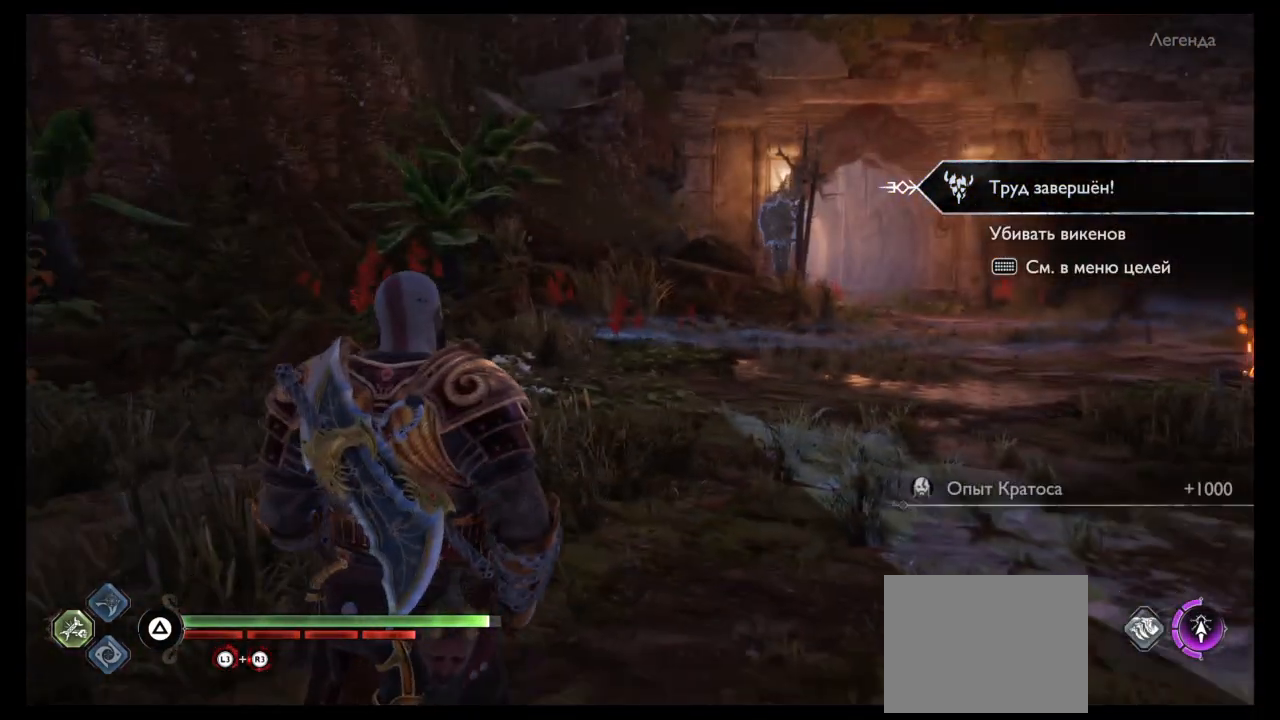
{"buttons": [], "left_stick": "center", "right_stick": "center", "events": [[100, "right_stick", "up"], [167, "right_stick", "up-right"], [334, "right_stick", "center"], [434, "left_stick", "center"]]}
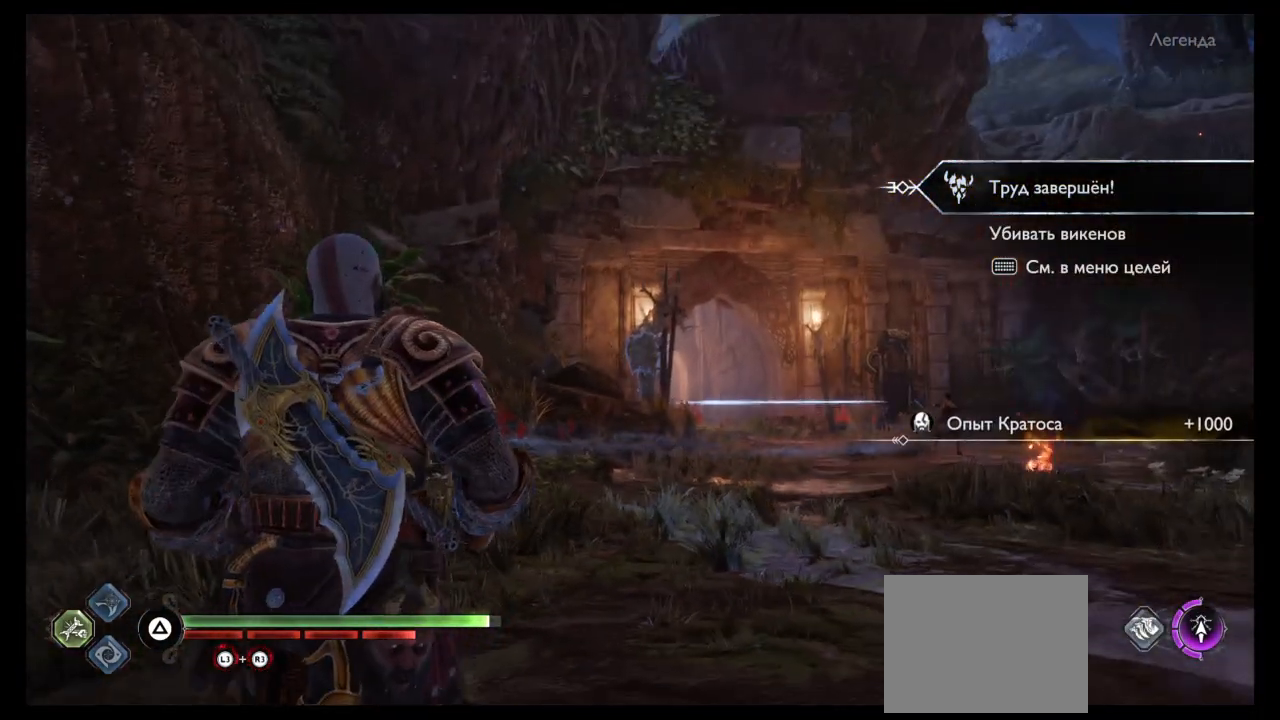
{"buttons": [], "left_stick": "center", "right_stick": "down-right", "events": [[34, "DPAD_DOWN", "down"], [234, "DPAD_DOWN", "up"], [367, "right_stick", "down-right"]]}
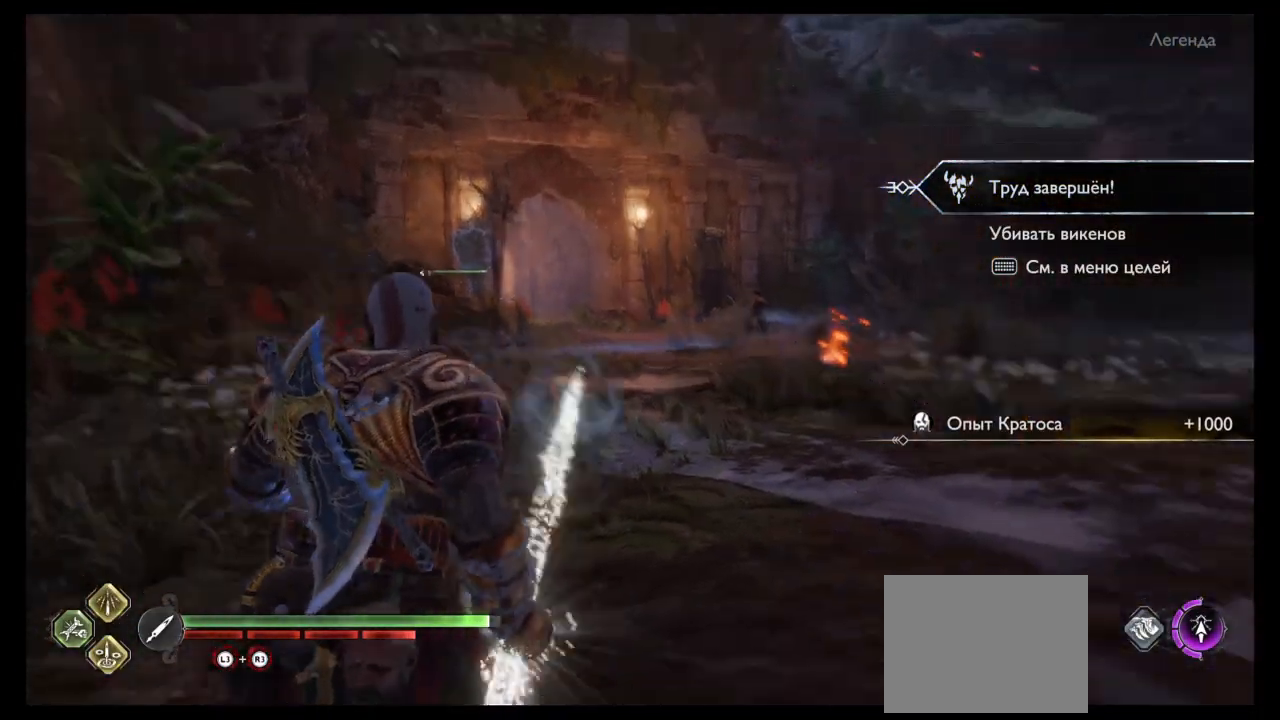
{"buttons": [], "left_stick": "center", "right_stick": "center", "events": [[133, "right_stick", "center"], [234, "left_stick", "up"], [500, "left_stick", "center"]]}
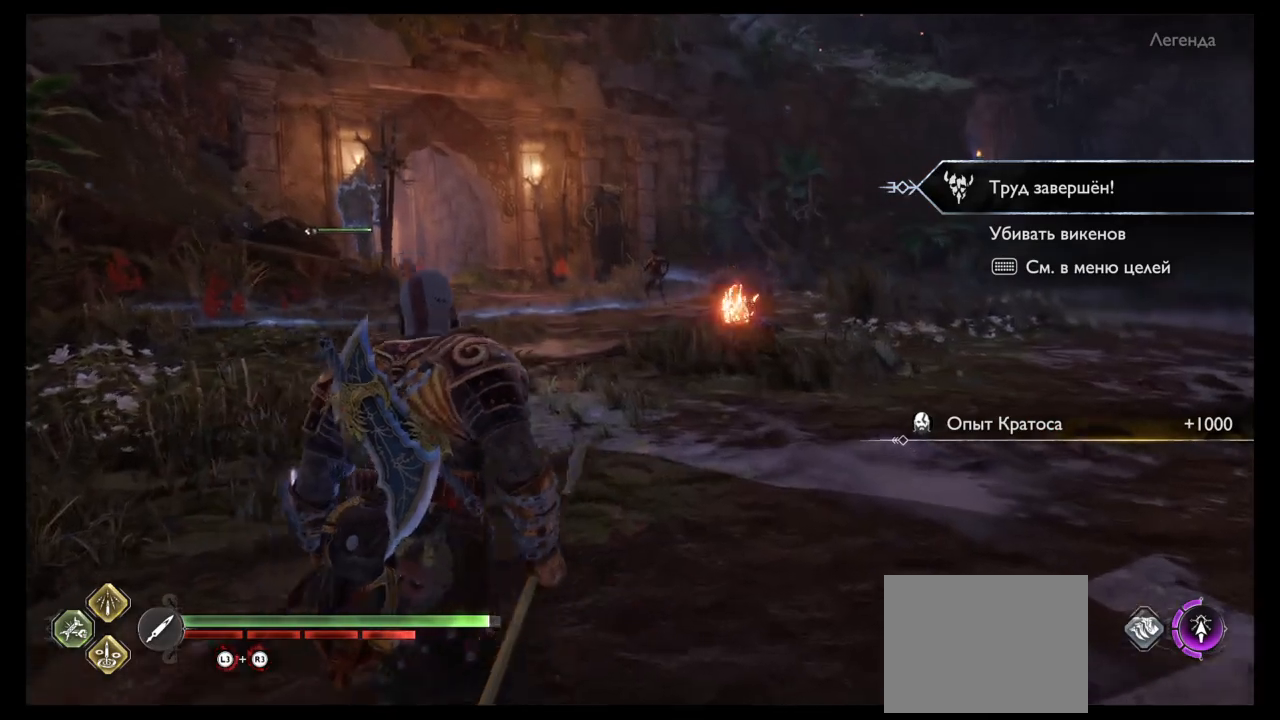
{"buttons": [], "left_stick": "up-right", "right_stick": "center", "events": [[67, "right_stick", "down"], [201, "right_stick", "center"], [334, "left_stick", "up"], [434, "left_stick", "up-right"]]}
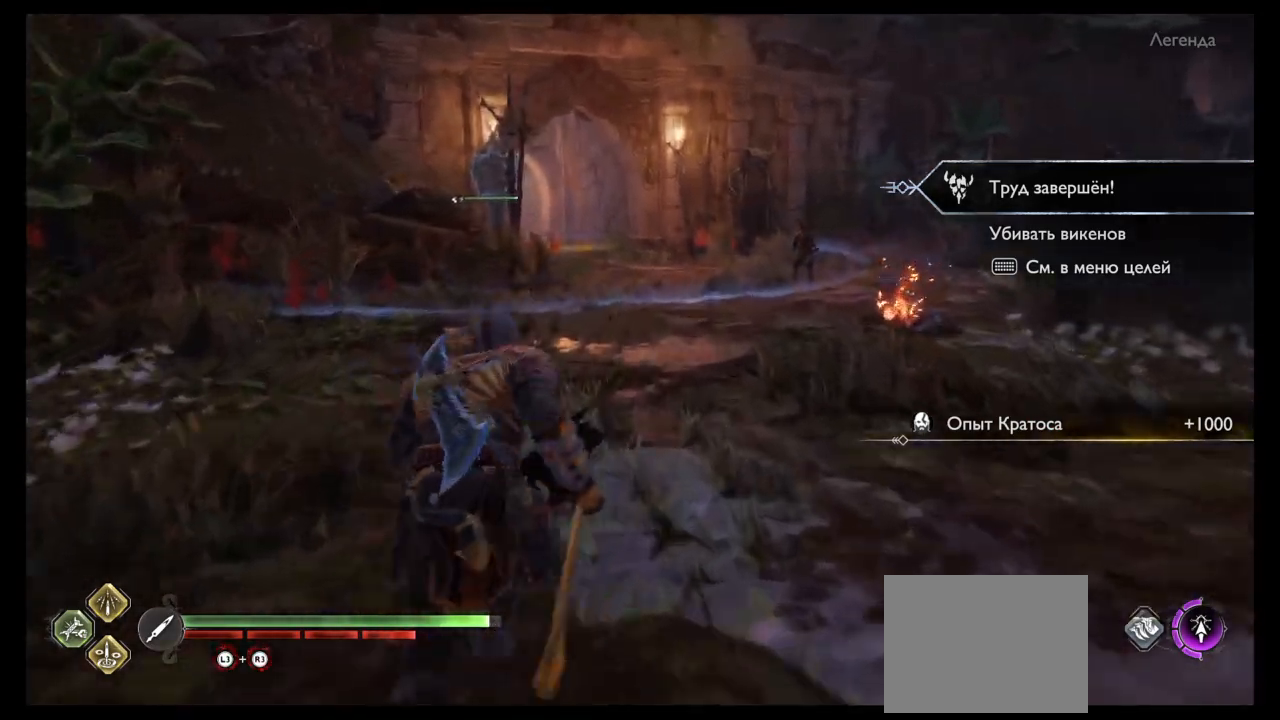
{"buttons": [], "left_stick": "up-right", "right_stick": "center", "events": []}
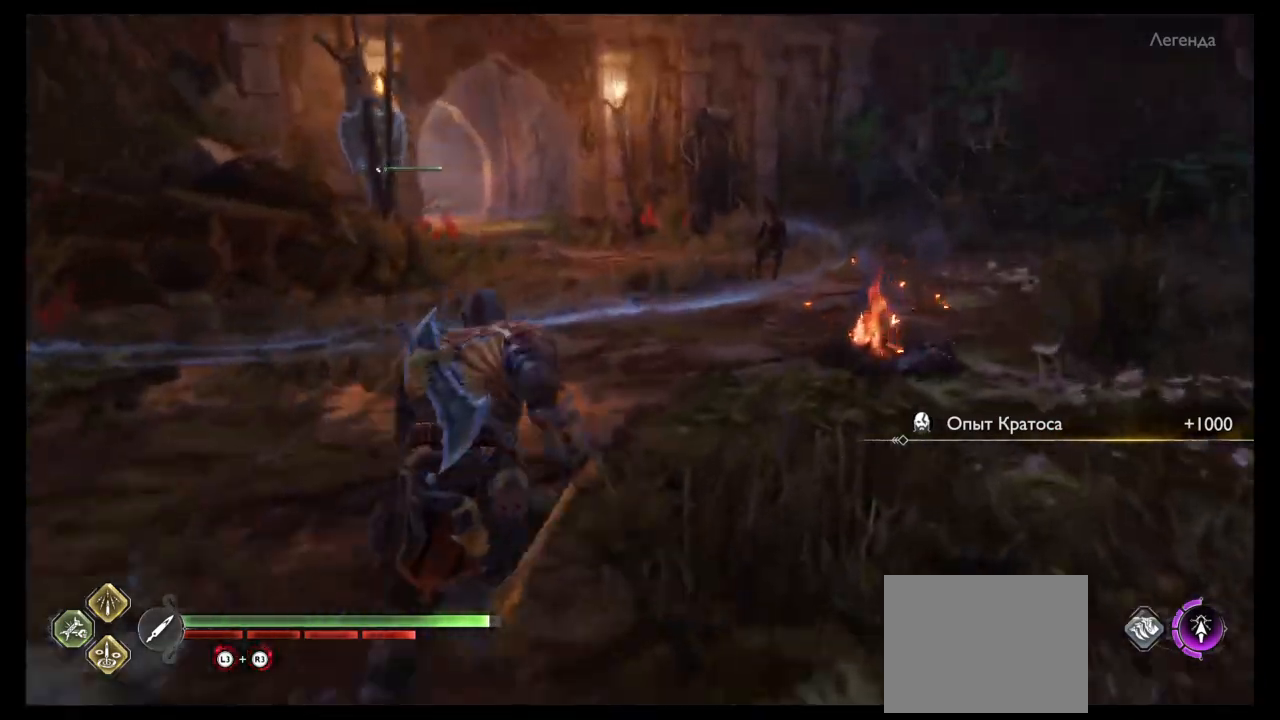
{"buttons": [], "left_stick": "up", "right_stick": "center", "events": [[167, "left_stick", "up"]]}
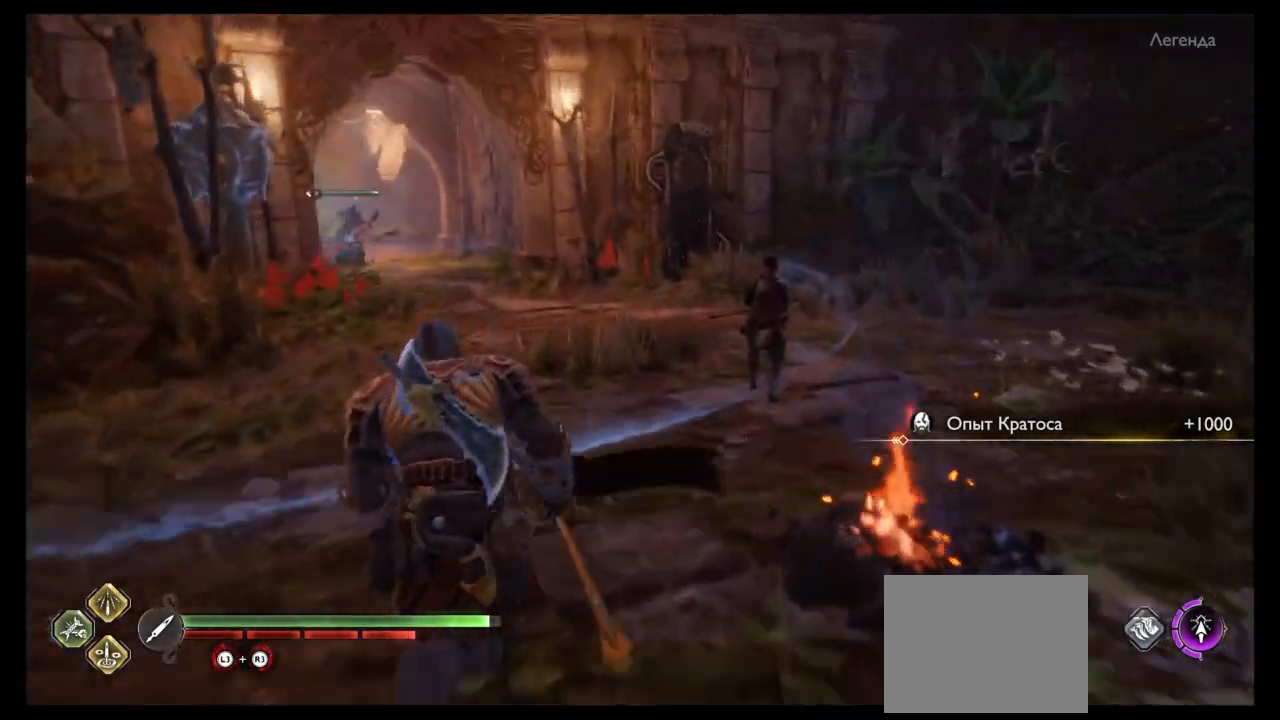
{"buttons": [], "left_stick": "up", "right_stick": "left"}
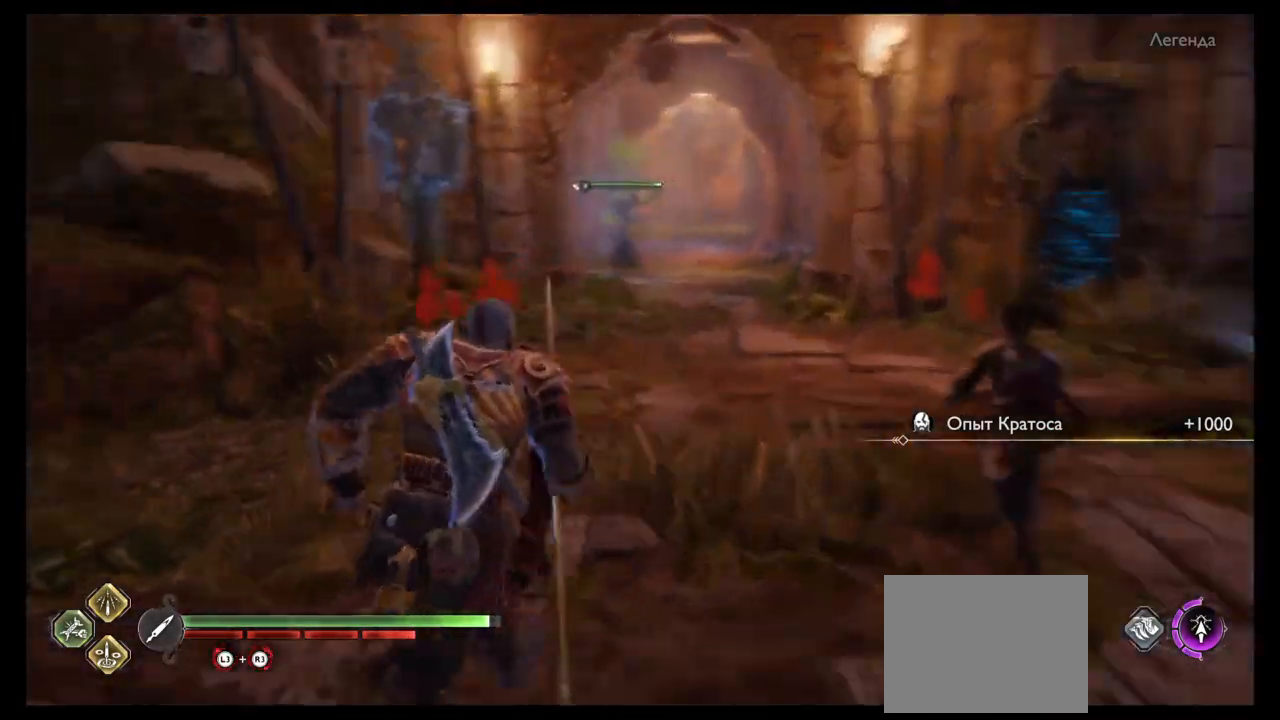
{"buttons": ["L2"], "left_stick": "up", "right_stick": "center", "events": [[34, "L2", "down"], [34, "R1", "down"], [134, "R1", "up"], [201, "right_stick", "center"], [234, "R1", "down"], [334, "R1", "up"], [401, "R1", "down"], [501, "R1", "up"]]}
****************
--- Problem description ---
In the records above, how many lines hold "center"? Only the number is wanted.

--- The answer ---
7